AG and Fiji Law Society Call for Rabuku’s Resignation Amid Supreme Court Ruling

Two of Fiji’s legal authorities are demanding that John Rabuku resigns after the country’s Supreme Court deemed him ineligible to serve as Acting Director of Public Prosecutions (DPP) despite his insistence on formal notice.

The ruling handed down Friday June 28 prompted immediate calls for his resignation from the Attorney General and the Fiji Law Society, especially after Rabuku stated he would not step down until he receives formal communication from the Cabinet or the Judicial Services Commission (JSC).

In a brief statement posted on the Fiji Government Facebook page this evening, Attorney General Graham Leung stated, “He should do the honourable thing and step aside. The office is bigger than the individual.”

Echoing similar sentiments in a statement, Wylie Clarke, President of the Fiji Law Society, pointed out the importance of respecting the Supreme Court’s judgment and maintaining the integrity of the legal system.

“The Supreme Court ruled that Mr. Rabuku was disqualified from appointment as acting Director of Public Prosecutions under the Constitution,” Clarke stated, referring to the court’s interpretation of Section 117(2) and the disciplinary disqualification under Section 105(2)(b).
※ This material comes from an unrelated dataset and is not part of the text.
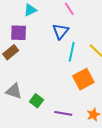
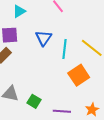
blue triangle: (61, 31) -> (44, 38), moved

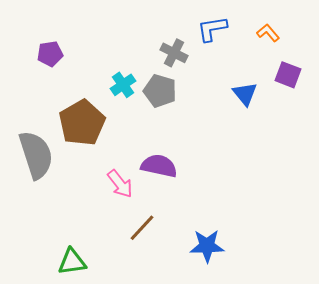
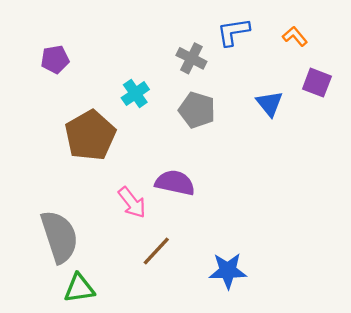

Rabuku, who assumed the acting DPP role last October following the sudden passing of Acting DPP Ratu David Toganivalu, has remained defiant.

In an interview with the Fiji Sun today, Rabuku asserted his intention to stay in office.

“I won’t resign because the appointment came from the President,” Rabuku told the newspaper. “Until I hear from them, from JSC or whoever, then we can take it from there and move forward.”

This stance has drawn criticism from various quarters, including legal experts and civic groups, who argue that Rabuku’s continued tenure undermines the authority of the Supreme Court and the principles of good governance.

Clarke highlighted that high public officials, especially those central to the administration of justice, have a heightened duty to obey the law.

“In a society governed by rule of law, all must obey it. High public officials such as Mr. Rabuku… have a consequently higher duty to obey the law and not to try to frustrate it,” Clarke stated.

The Supreme Court’s opinion followed a reference from the Cabinet under Section 91 of the Constitution, seeking clarification on Rabuku’s eligibility. The court found that Rabuku’s prior discipline for professional misconduct disqualified him from any judicial appointment, including the role of acting DPP.